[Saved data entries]
= Beginning of Section =

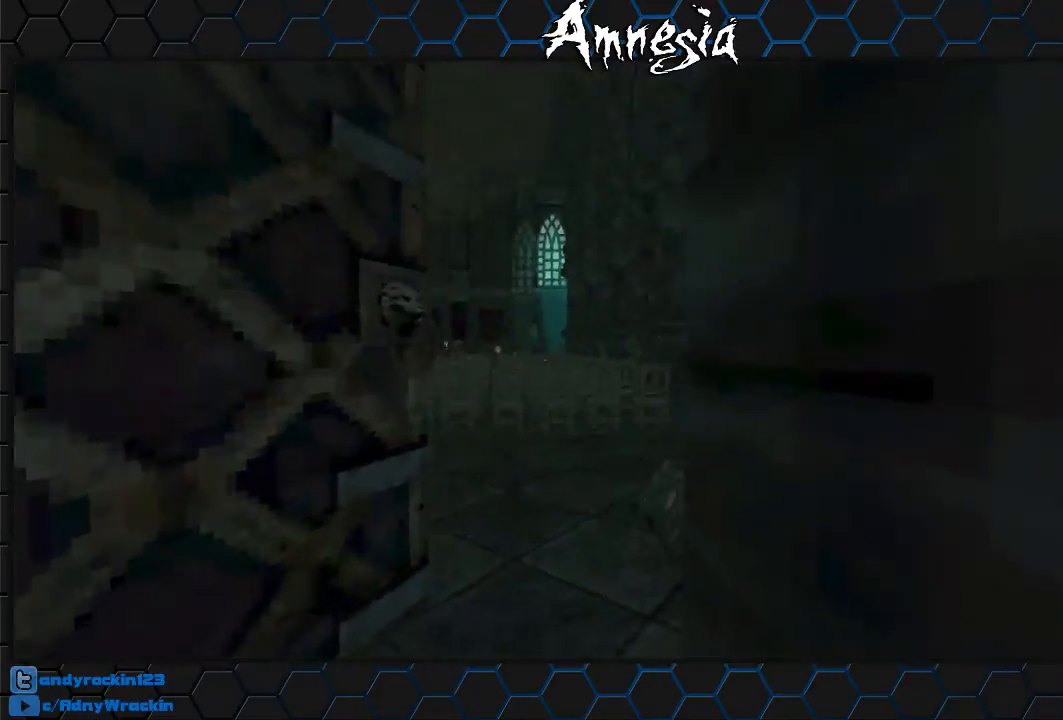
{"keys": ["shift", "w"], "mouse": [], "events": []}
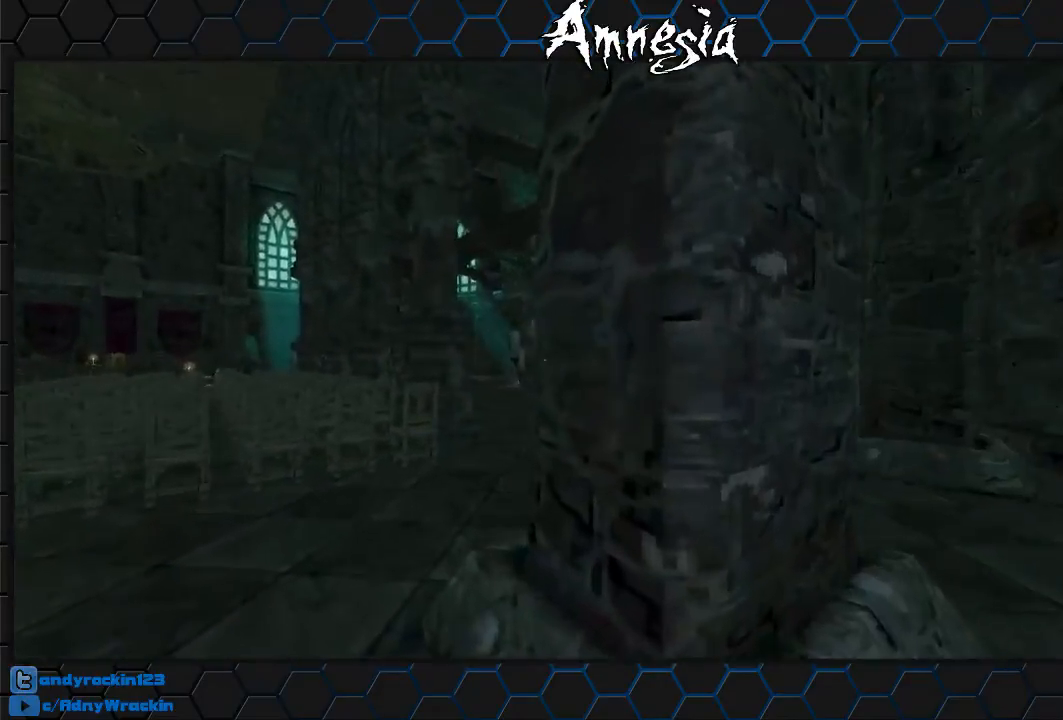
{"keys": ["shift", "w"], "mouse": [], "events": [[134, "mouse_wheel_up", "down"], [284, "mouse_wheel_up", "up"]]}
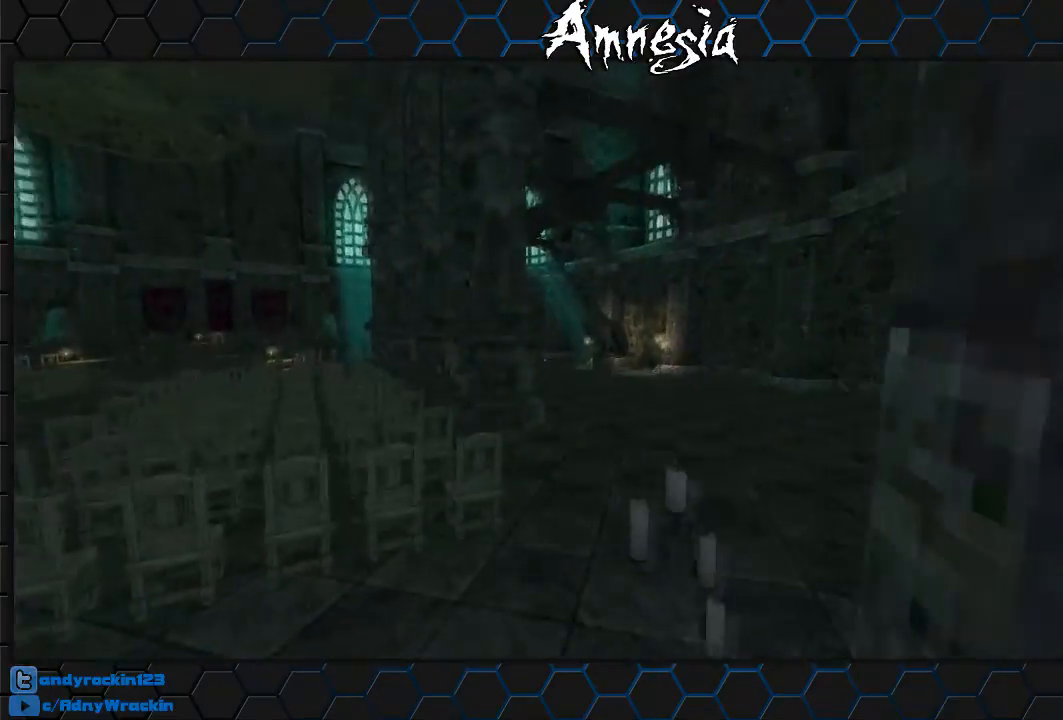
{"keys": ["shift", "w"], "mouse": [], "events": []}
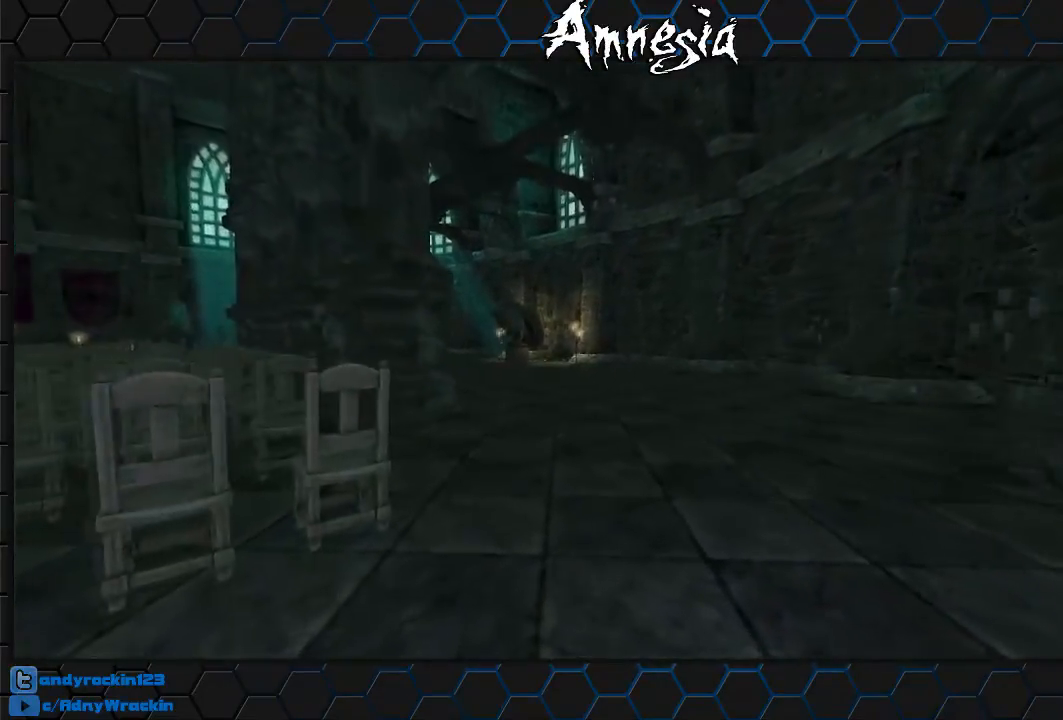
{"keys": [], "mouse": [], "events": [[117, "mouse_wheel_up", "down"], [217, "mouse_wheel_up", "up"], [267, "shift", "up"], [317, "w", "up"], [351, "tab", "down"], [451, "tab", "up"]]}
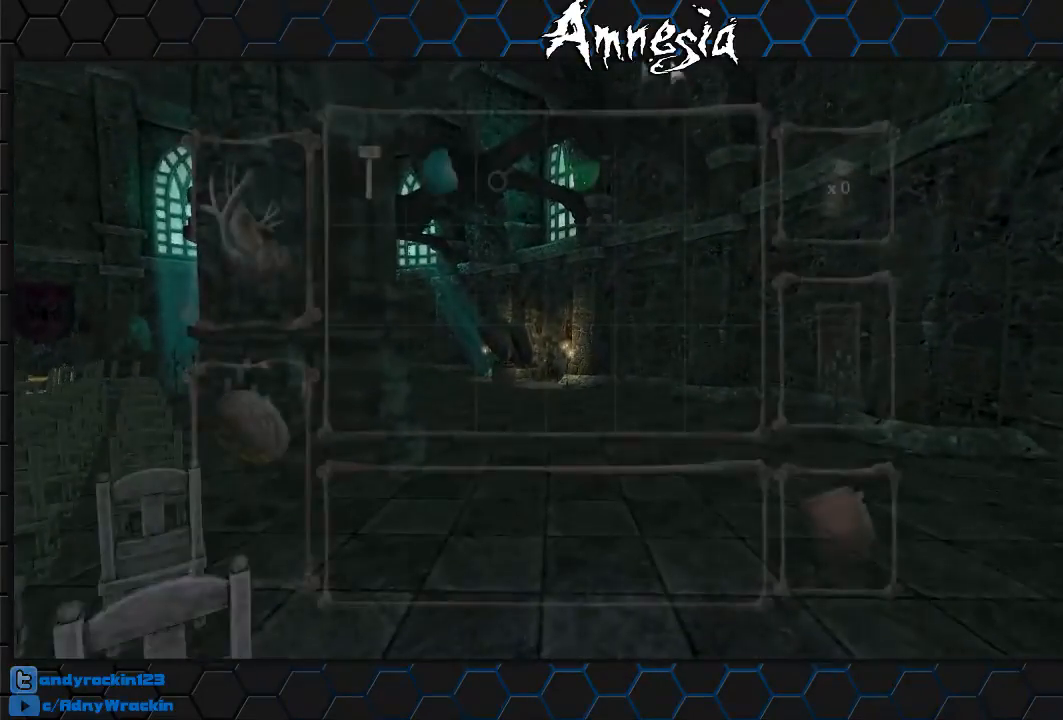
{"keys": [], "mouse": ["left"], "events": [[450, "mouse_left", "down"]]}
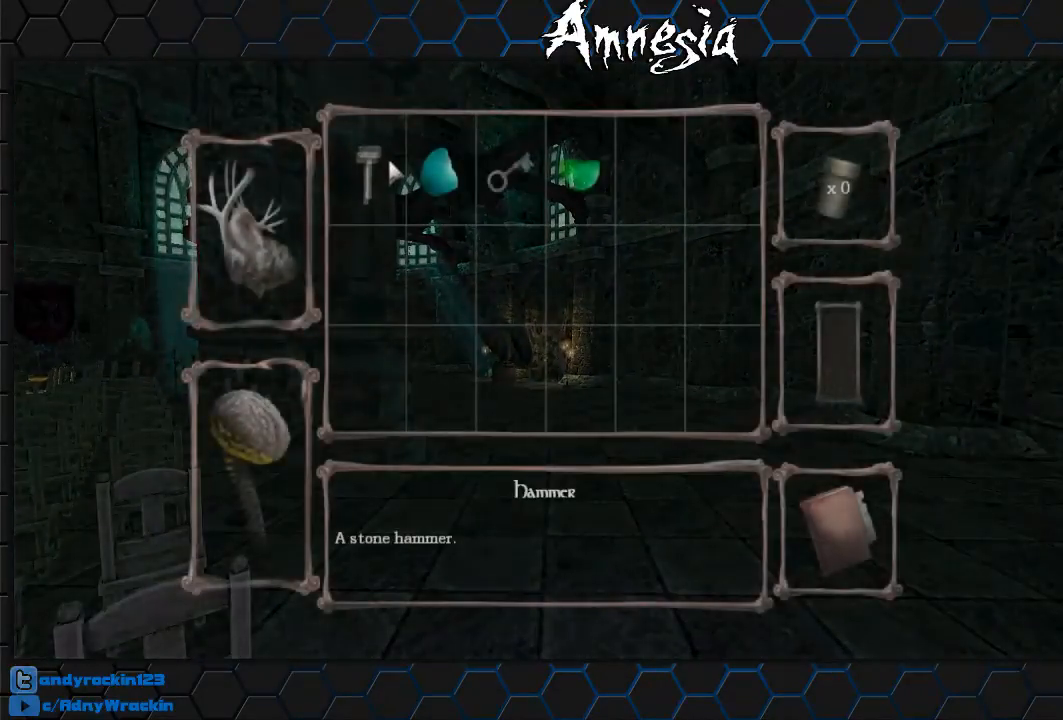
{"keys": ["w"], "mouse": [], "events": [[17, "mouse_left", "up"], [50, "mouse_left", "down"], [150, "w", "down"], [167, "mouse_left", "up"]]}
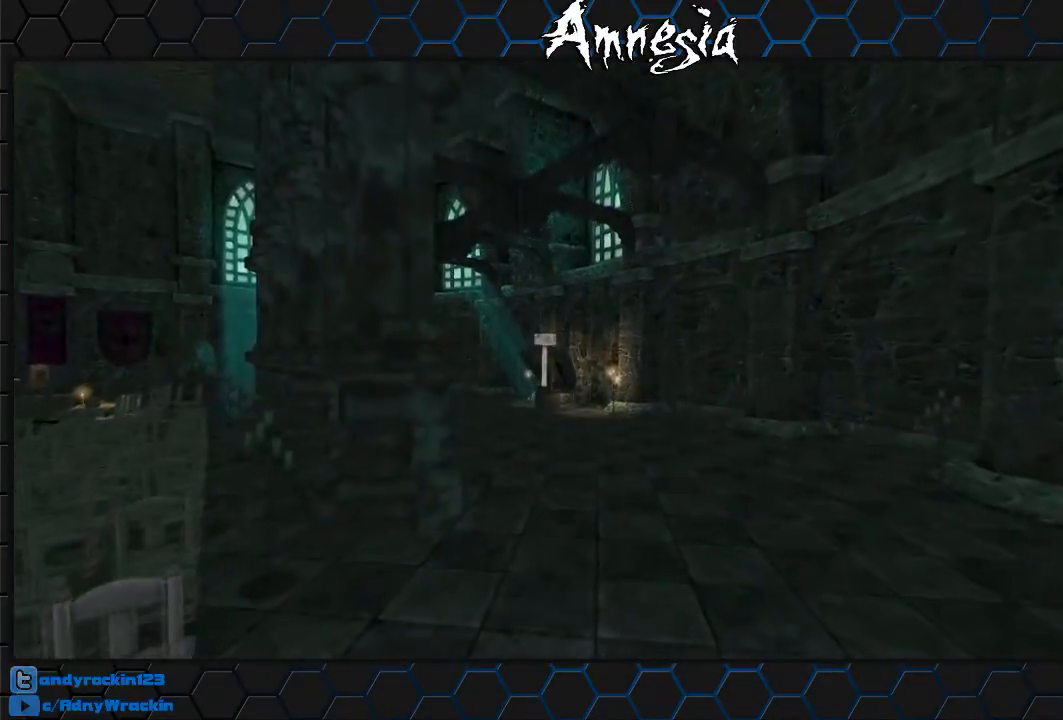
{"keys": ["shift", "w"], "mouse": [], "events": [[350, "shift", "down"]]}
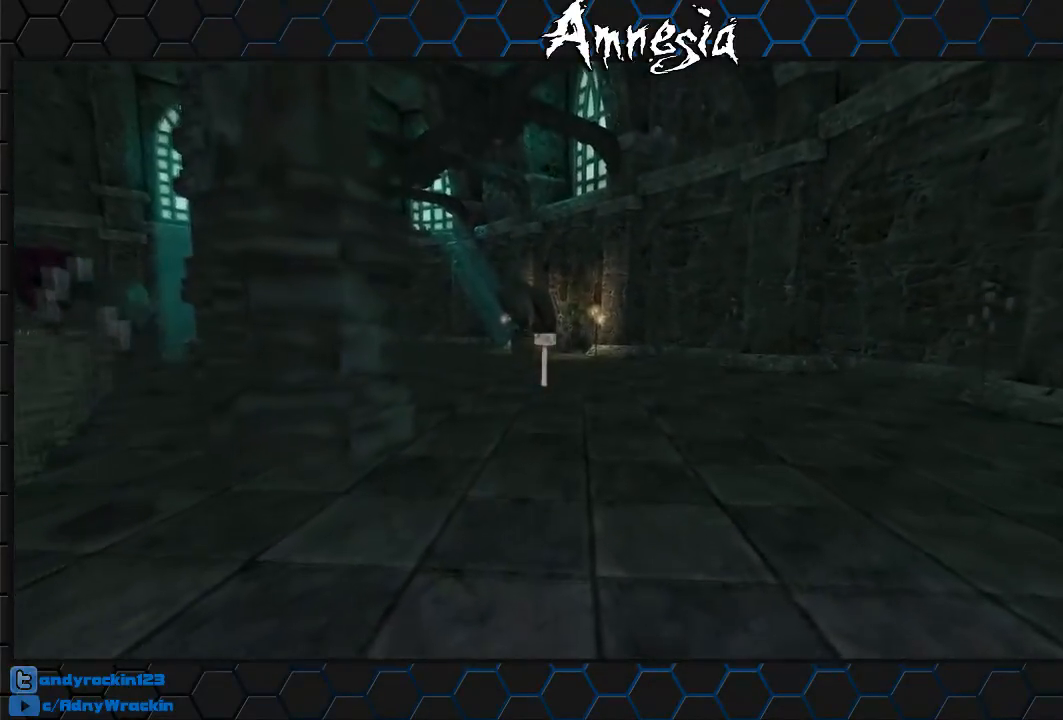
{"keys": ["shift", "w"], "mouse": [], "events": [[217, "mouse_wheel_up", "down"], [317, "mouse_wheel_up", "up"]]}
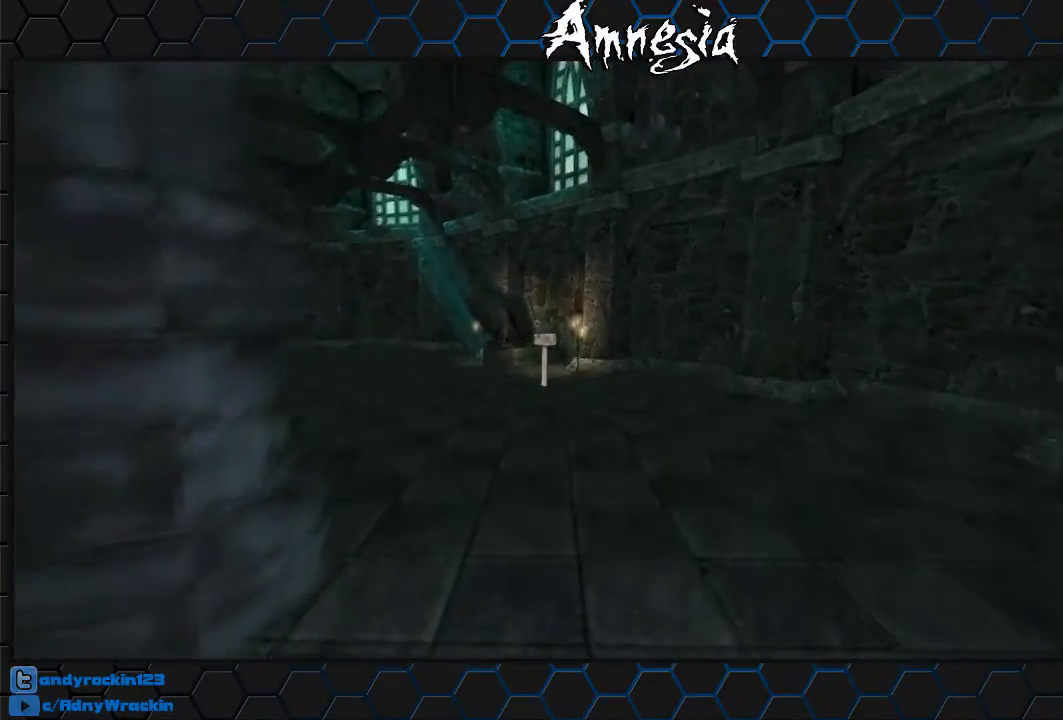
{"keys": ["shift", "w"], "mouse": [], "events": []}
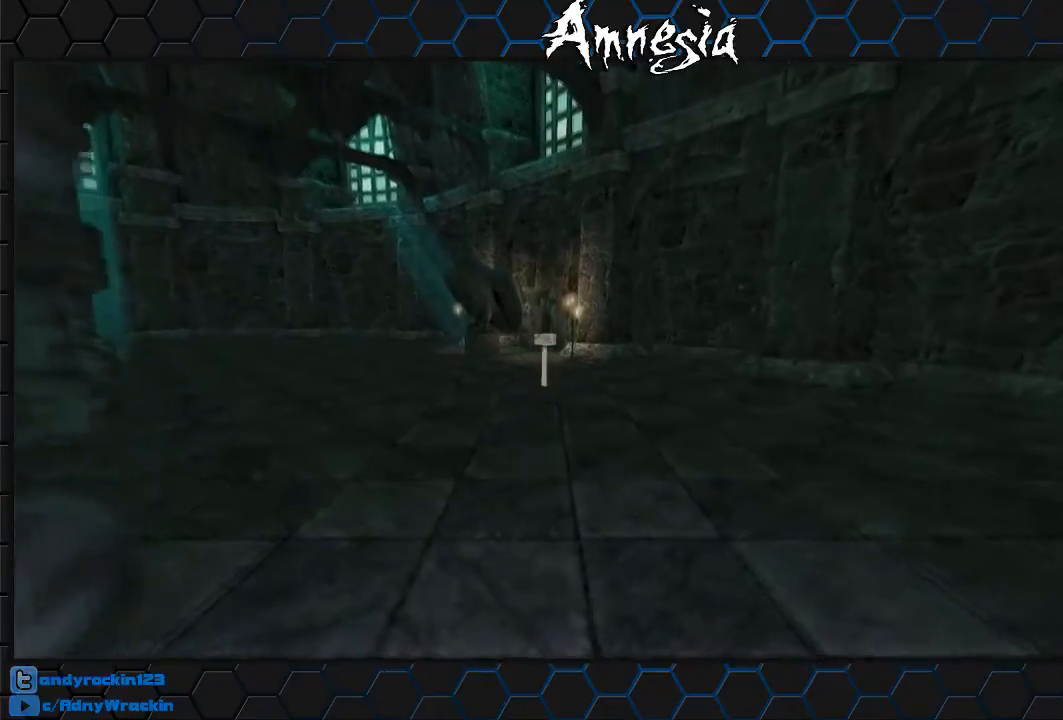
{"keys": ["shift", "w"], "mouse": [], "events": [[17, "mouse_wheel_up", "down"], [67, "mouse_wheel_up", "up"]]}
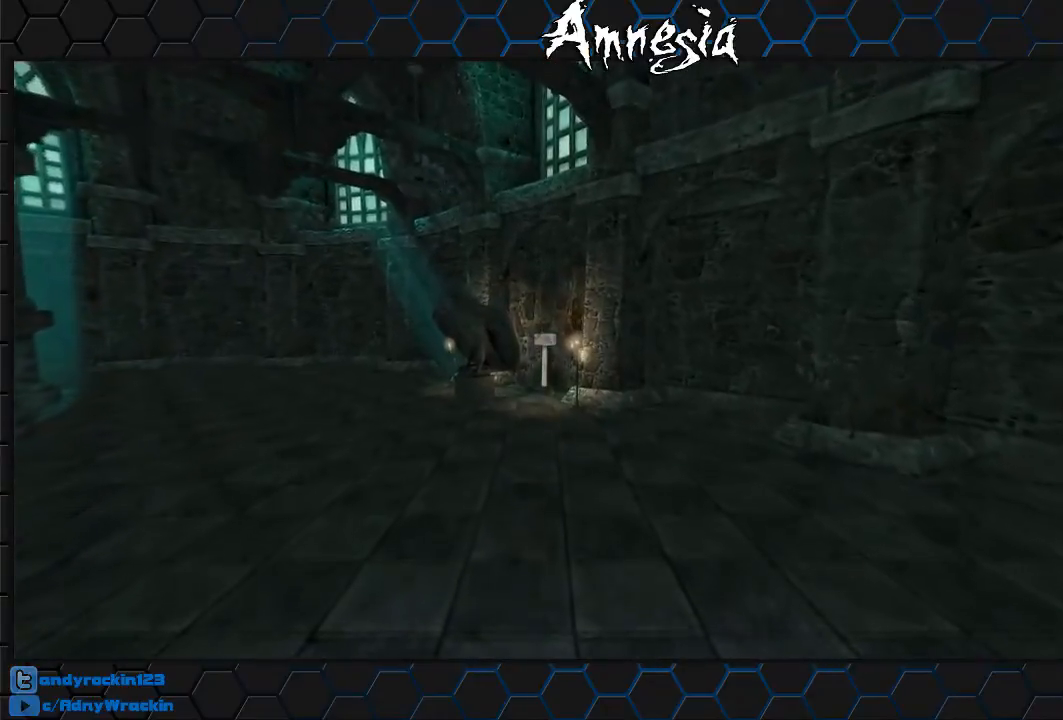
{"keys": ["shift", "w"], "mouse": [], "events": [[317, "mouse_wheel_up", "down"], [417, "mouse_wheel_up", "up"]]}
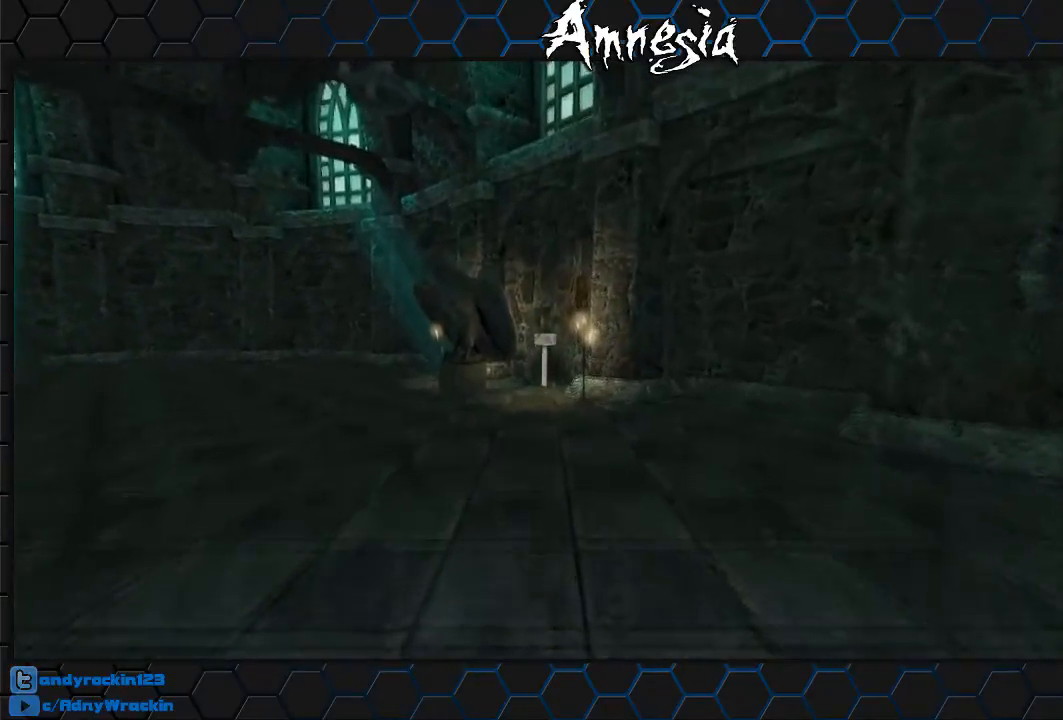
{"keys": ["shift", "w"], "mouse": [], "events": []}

= End of Section =

From the records above, return each line that has the string "down".

## Exercise response
{"keys": ["shift", "w"], "mouse": [], "events": [[134, "mouse_wheel_up", "down"], [284, "mouse_wheel_up", "up"]]}
{"keys": [], "mouse": [], "events": [[117, "mouse_wheel_up", "down"], [217, "mouse_wheel_up", "up"], [267, "shift", "up"], [317, "w", "up"], [351, "tab", "down"], [451, "tab", "up"]]}
{"keys": [], "mouse": ["left"], "events": [[450, "mouse_left", "down"]]}
{"keys": ["w"], "mouse": [], "events": [[17, "mouse_left", "up"], [50, "mouse_left", "down"], [150, "w", "down"], [167, "mouse_left", "up"]]}
{"keys": ["shift", "w"], "mouse": [], "events": [[350, "shift", "down"]]}
{"keys": ["shift", "w"], "mouse": [], "events": [[217, "mouse_wheel_up", "down"], [317, "mouse_wheel_up", "up"]]}
{"keys": ["shift", "w"], "mouse": [], "events": [[17, "mouse_wheel_up", "down"], [67, "mouse_wheel_up", "up"]]}
{"keys": ["shift", "w"], "mouse": [], "events": [[317, "mouse_wheel_up", "down"], [417, "mouse_wheel_up", "up"]]}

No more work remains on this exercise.